Labour among the soldiers
Because Singapore was a very important British naval base as well as a port of call along the Europe-India- China route, sailors and soldiers were constantly passing through, or posted here. Many made visits to Bethesda to either join in fellowship or hear the gospel. Sunday teas, followed by the Song Service at 8:00 pm, were often used as occasions to invite the sailors in for some refreshment and gospel preaching. Many of these who were saved at Bethesda were later posted elsewhere in the British Empire and by this means the gospel of Jesus Christ was spread effectively far and wide. In the 1930s, before World War II, the British General-Officer-Commanding Malaya, Major General William Dobbie, met with the saints weekly at the Breaking of Bread meeting.

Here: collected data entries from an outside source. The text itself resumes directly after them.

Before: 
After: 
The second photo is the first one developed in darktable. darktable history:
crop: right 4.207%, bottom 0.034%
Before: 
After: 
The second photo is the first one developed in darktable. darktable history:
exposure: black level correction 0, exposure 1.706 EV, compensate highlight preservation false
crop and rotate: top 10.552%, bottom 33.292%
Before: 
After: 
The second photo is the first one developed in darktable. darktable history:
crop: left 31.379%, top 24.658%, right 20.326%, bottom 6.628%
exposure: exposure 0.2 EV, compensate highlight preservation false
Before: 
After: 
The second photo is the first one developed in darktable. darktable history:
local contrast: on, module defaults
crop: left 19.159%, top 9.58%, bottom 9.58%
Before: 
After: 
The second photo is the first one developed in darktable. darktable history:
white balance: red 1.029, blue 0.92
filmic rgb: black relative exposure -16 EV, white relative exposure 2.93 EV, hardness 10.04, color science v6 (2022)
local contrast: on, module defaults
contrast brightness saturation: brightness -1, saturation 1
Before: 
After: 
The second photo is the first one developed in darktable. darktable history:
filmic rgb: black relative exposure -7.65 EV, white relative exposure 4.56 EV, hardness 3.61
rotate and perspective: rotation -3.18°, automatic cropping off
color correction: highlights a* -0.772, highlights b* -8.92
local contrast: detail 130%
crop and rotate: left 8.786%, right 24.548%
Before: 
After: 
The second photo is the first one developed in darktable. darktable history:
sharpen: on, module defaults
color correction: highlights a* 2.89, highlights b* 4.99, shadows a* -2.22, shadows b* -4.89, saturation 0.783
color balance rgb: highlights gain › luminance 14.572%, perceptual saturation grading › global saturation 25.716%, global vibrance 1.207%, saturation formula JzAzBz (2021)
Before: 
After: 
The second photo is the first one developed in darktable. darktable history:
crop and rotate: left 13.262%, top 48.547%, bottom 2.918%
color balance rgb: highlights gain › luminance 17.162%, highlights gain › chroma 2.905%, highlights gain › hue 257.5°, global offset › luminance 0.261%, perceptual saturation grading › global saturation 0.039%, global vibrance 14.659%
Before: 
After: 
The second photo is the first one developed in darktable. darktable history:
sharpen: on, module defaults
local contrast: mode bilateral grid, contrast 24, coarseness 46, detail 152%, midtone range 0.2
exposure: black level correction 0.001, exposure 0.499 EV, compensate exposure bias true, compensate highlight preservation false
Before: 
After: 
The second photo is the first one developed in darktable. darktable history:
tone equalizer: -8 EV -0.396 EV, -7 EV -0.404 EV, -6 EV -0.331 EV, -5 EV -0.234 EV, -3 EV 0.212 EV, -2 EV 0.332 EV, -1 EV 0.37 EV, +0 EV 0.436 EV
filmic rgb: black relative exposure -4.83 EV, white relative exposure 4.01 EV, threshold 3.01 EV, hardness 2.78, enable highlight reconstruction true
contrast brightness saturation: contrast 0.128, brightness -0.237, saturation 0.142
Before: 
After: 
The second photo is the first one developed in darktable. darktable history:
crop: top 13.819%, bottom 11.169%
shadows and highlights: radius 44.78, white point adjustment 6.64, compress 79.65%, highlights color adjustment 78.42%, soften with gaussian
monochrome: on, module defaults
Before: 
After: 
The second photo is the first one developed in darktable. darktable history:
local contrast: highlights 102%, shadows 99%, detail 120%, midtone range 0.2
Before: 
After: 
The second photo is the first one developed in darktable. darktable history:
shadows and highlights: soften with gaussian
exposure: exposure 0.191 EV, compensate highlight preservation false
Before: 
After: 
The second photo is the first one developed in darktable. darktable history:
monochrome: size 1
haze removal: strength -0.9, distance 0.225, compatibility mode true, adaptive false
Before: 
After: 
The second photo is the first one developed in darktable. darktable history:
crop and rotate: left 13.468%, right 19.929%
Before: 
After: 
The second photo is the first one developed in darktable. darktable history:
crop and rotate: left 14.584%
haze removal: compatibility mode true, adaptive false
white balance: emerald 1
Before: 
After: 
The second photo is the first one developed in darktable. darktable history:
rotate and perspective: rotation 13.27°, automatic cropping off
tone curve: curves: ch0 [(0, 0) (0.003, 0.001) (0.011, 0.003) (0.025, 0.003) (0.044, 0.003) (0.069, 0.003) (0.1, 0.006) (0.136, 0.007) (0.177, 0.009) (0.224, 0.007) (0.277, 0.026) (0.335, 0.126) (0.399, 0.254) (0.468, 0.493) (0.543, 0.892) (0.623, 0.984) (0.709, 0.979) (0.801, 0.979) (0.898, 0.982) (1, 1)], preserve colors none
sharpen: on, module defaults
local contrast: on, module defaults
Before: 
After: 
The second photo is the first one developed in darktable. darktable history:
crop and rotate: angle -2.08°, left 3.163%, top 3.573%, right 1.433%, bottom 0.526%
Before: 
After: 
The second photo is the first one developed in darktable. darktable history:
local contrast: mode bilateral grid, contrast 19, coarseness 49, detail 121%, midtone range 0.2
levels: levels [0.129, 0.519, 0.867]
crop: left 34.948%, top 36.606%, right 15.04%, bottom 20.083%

Expansion in the Twentieth Century
Throughout the early 1900s, a strong testimony for the Lord was maintained at Bras Basah Road. In 1932 an extension of the work took place when a new Gospel Hall was erected at the eastern coastal district of Katong. By this time, ministry and gospel meetings were often held in English, Malay and Chinese. The Katong work was especially noted for its work among the Malay-speaking Straits Chinese who populated the area.
The Lord preserved the assembly during the turbulent war years and Japanese Occupation (1941-45) and from the first Bethesda at Bras Basah, several other assemblies were formed in the more peaceful years thereafter. Leadership in the assemblies slowly but surely passed from the Europeans to the local believers.
The assembly remained vibrant throughout the post-war period, and carried on a strong evangelistic effort especially among the many students in the immediate vicinity of Bethesda. By the 1980s, the hall, however, had become too small for the assembly. In 1986, a larger place of worship was built in the centrally located Ang Mo Kio district where the assembly continues to endeavour a witness for the Lord.
Today, some 500 believers meet weekly for the Lord’s Supper. Other meetings include the weekly ministry and prayer meetings. Regular activities are the Sunday School, Christian Education Programme, Basic Training Class, Young People’s and Children’s meetings. An evangelistic outreach is conducted through the Boys Brigade and Girls Brigade work, the Kindergarten work and also towards the Filipino and Indian communities.
Truly, the Lord has been faithful. Maranatha!